Second, mental health care in this country is receiving a big boost, which has been a long time coming. Discussions of mental health issues and substance abuse have long been considered taboo in America, but only by addressing these issues head on can we provide the help that people need. Access to mental health screening and treatment programs will be increased nationwide, and at many levels. These interventions will be available at low cost and in areas previously devoid of any mental health facilities. This should certainly improve our ability to help those in need. The law does not solve every problem, but it is a solid step in the right direction.
Finally, drug companies and medical device manufacturers will certainly benefit from the new law. While the drug companies did not get everything they wanted, as early versions of the bill included a provision to increase the period before generic drugs are available on the market, the faster approval process and reduced clinical trials will increase their profits. There are legitimate concerns that this will put patient life in danger, but it could equally increase access to necessary treatments, which is a worthy goal. The final effects of this portion of the law will take time to observe, but there are certainly some potential good effects of loosening the extremely strict regulations that control medical products.
Overall, this massive bill seeks to address a number of issues facing American health care. Increased funding for research will help keep the United States at the forefront of medical innovation and spur the next great advances in health treatment.

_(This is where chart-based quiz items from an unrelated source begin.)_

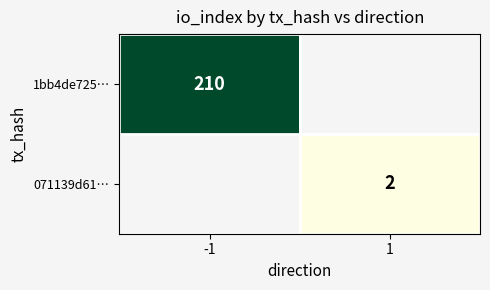

The value of 1bb4de725… at -1 is 279. True or false?

False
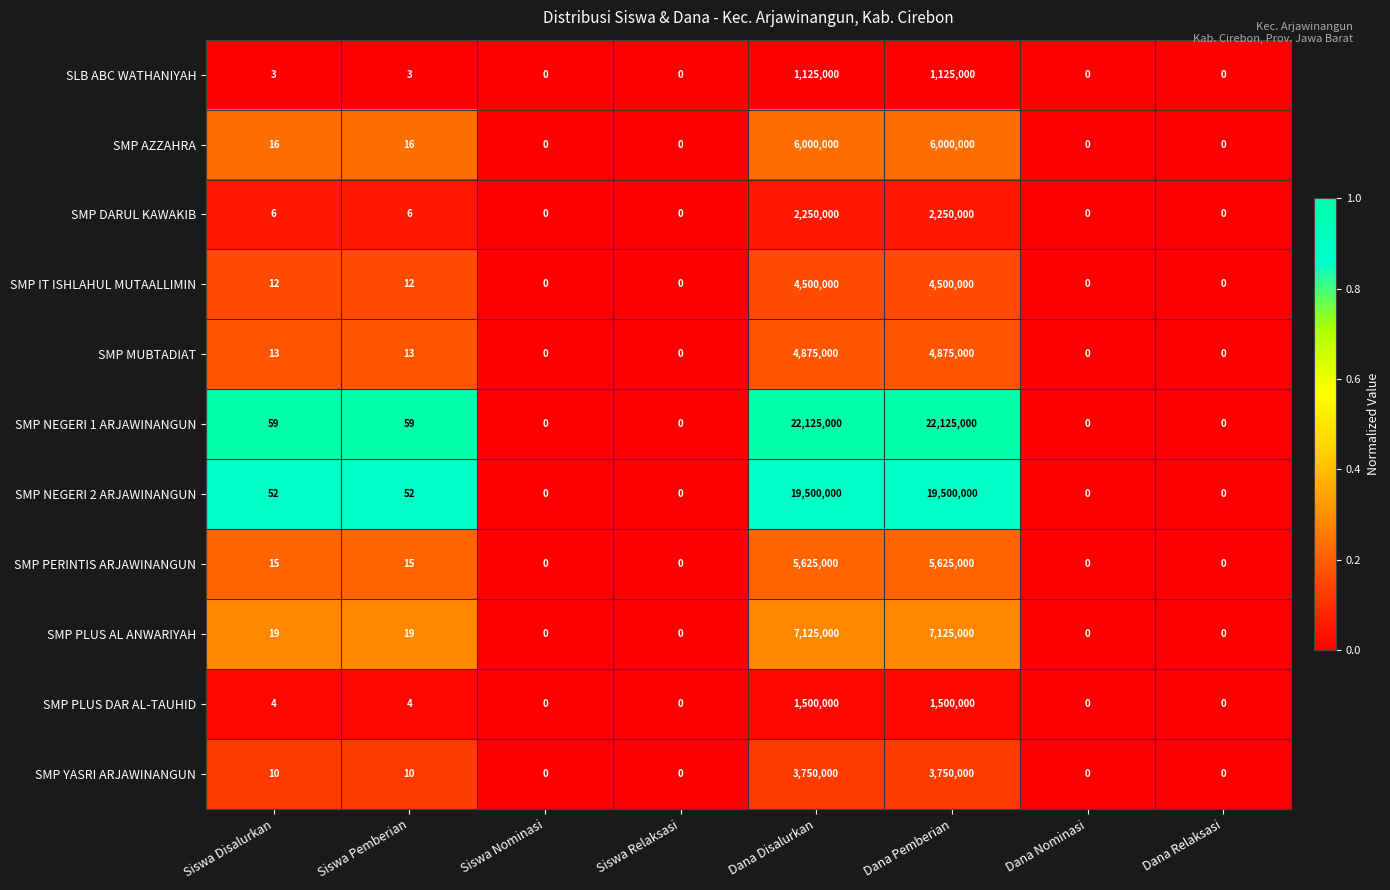

What is the difference between the maximum and minimum values in the SMP PERINTIS ARJAWINANGUN series?

5625000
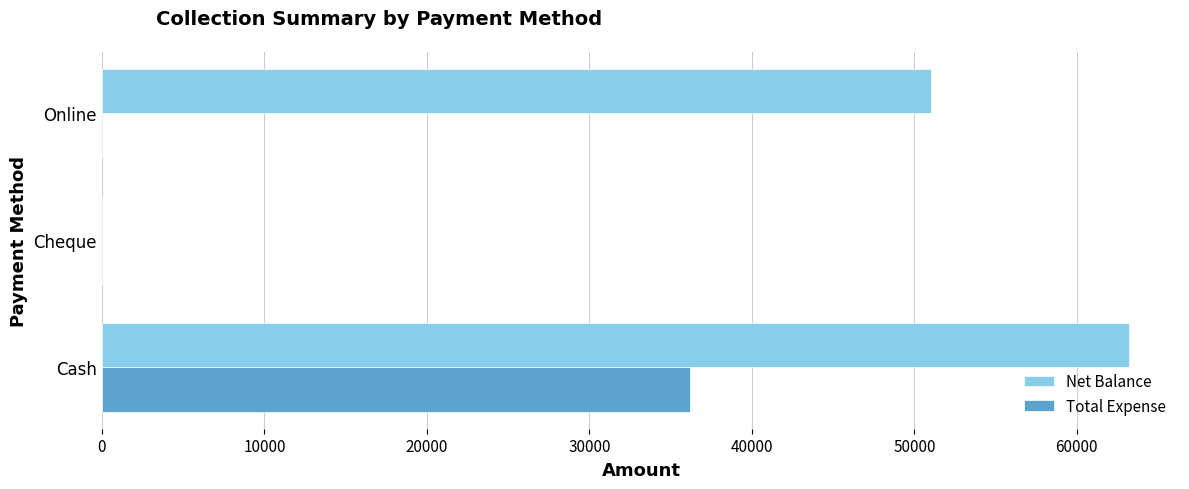

Which category has the highest value in the Net Balance series?

Cash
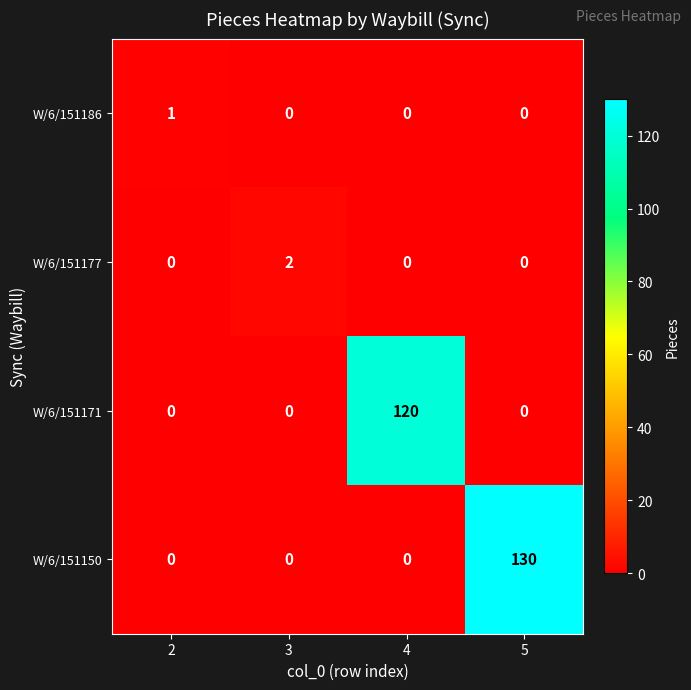

Reading right to left, extract all data points from this chart.

W/6/151186: 0	0	0	1
W/6/151177: 0	0	2	0
W/6/151171: 0	120	0	0
W/6/151150: 130	0	0	0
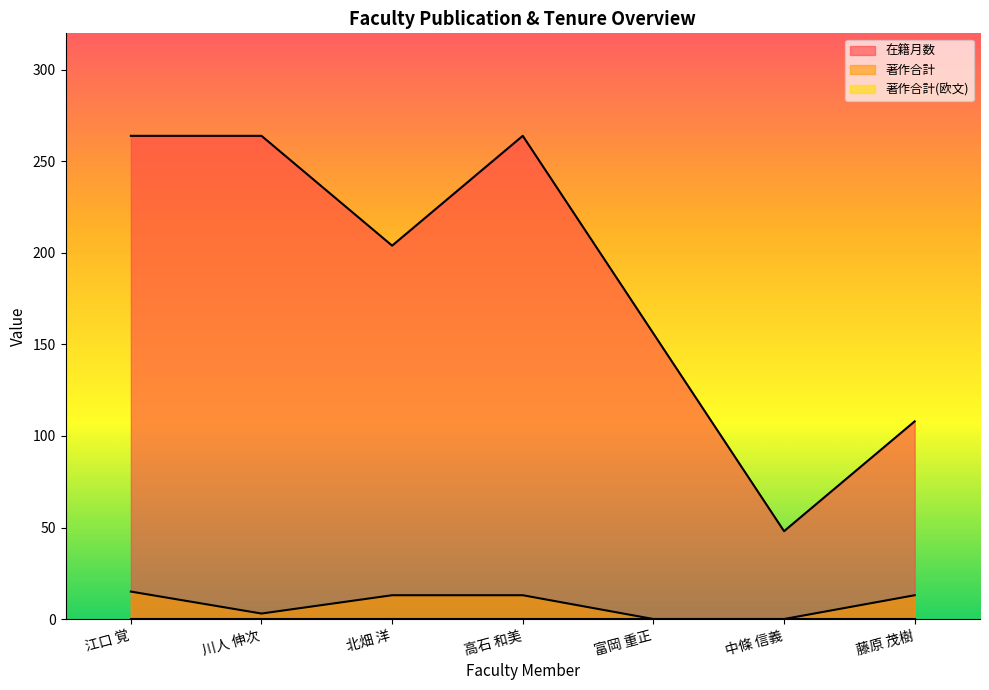

Rank the series at 藤原 茂樹 from highest to lowest value.

在籍月数, 著作合計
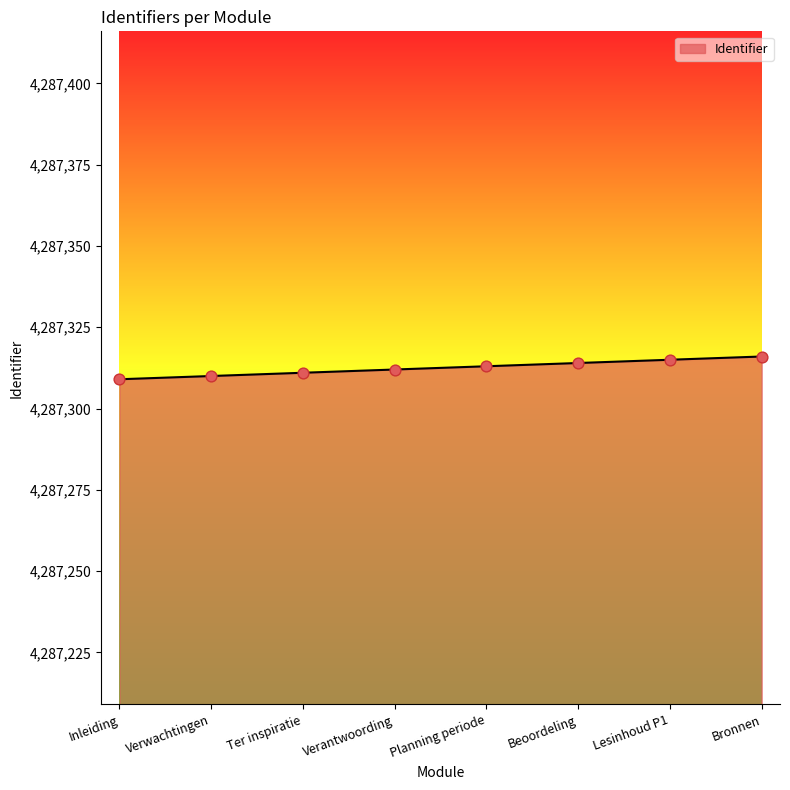

Between Inleiding and Bronnen, which is larger?

Bronnen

While in the past the mental health landscape in this country was limited and shoddy at best, this law contains many provisions to improve our mental health and substance abuse care, helping to tackle this important issue. Similarly, our massive health care costs each year cause problems to many citizens, but increased options with Medicare will help provide care to some in need. Parts of the bill represent incremental steps forward, while others are larger leaps. All of it, however, is moving toward the goal of improving access to and quality of American health care. Despite its flaws, I would have sided with those who voted “yea” on this bill to improve health care, and create cures, in the 21st century.